Commissioner puts children’s rights in the spotlight

Source: Northern Territory Police and Fire Services

Jodie Griffiths-Cook wants to help children and young people access information they can trust and understand.

ACT Children and Young People Commissioner Jodie Griffiths-Cook is on a mission to help Canberra’s children and young people understand their rights.

In her role – which is independent from government and part of the ACT Human Rights Commission – she consults and speaks with kids every day.

“My role principally involves being able to engage directly with children and young people and find out what is important to them, then using that to try to influence public policy and create change that will hopefully make Canberra a better place for children and young people generally,” Jodie said.

She does this in a variety of ways, including creating simply written resources that can be used in schools and more broadly.

She regularly updates a dedicated section of the commission’s website with targeted, trustworthy information for kids, teens and young people.

Jodie also distributes the monthly Rights in ACTion newsletter to further inform ACT children and young people about their rights and wellbeing.

From school visits to Instagram posts, finding ways to tailor sometimes complex information for different age groups is important.

“Children and young people have a right to access information they can trust and understand,” she said.

“It really humanises things when you’re able to speak in a language that is clearly understood by kids.”

The Covid lockdowns in 2020 and 2021 highlighted a particular need for this.

“We saw a lot of communications going out to adults but very little being targeted to children and young people.

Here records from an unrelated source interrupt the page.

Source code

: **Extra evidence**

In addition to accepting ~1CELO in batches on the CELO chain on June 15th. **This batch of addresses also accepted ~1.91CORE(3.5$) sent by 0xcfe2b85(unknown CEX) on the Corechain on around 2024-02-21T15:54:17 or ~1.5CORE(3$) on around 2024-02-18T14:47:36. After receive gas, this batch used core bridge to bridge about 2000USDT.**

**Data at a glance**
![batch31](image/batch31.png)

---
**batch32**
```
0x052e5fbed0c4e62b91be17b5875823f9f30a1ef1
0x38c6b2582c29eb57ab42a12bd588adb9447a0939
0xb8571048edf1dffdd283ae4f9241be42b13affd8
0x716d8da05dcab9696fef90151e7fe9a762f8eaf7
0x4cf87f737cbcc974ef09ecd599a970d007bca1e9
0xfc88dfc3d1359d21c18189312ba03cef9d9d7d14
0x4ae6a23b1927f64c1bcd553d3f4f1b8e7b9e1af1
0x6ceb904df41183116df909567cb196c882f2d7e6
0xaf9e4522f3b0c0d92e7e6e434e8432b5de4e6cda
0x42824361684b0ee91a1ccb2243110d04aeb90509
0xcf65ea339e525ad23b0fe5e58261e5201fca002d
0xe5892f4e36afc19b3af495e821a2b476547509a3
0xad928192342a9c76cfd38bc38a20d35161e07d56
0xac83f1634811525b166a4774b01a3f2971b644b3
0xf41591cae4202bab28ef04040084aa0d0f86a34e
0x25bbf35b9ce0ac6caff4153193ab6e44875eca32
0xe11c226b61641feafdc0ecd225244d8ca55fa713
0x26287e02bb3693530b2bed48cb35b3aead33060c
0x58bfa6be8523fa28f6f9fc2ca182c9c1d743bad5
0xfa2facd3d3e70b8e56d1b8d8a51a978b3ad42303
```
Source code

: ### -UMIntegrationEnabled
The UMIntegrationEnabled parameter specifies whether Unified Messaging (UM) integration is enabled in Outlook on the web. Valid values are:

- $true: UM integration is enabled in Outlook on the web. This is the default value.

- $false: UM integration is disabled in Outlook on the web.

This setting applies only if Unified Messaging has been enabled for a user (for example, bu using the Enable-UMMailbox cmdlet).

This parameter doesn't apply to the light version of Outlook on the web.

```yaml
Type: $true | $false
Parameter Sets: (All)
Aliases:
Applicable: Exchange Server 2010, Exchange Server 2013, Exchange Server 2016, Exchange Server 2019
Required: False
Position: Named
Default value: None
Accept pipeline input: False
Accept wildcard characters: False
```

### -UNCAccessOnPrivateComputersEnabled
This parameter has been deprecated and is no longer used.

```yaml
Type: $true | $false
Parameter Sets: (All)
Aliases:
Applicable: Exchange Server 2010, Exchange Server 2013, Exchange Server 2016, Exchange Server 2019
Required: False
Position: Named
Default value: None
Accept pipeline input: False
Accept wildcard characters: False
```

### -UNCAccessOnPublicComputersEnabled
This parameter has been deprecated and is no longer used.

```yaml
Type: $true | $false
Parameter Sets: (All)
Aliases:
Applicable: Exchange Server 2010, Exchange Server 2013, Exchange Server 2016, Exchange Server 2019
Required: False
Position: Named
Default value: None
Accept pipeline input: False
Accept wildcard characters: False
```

For us, that really started the process of thinking mindfully about what we can do to shift that, both in terms of direct communications and modelling – trying to encourage others to do the same,” she said.

“If we actually think about some of the decision-making that happens – so many of our decisions impact young people in ways that we perhaps don’t consider,” she said.

Having been Commissioner for eight years now, Jodie says the discussions she has with children and young people are most rewarding.

“Some of those conversations are just absolute gold when it comes to what young people already intrinsically understand about their rights and about those sometimes competing rights that we all grapple with,” she said.

“I can almost take off my own commissioner hat and give it to some of them!”

Particularly engaged young people can also get directly involved with the commission. This in turn provides important feedback.

“We started a new youth advisor role, pitched for young people aged 16–25 years who have left school. We bring young people in for six months where they are looking for opportunities that will help them decide and pursue their career direction. From them we get a lot of intel about the kind of language to use, and the kind of things that are of interest to young people. We also take in work experience students in years 9-12,” she said.

A range of child-friendly resources to help children and young people understand the Human Rights Act will be launched in March this year – on the Act’s 20th anniversary.

Visit actkids.act.gov.au for more information.

Jodie wants all Canberra children and young people to know her door is always open – whatever they have to say.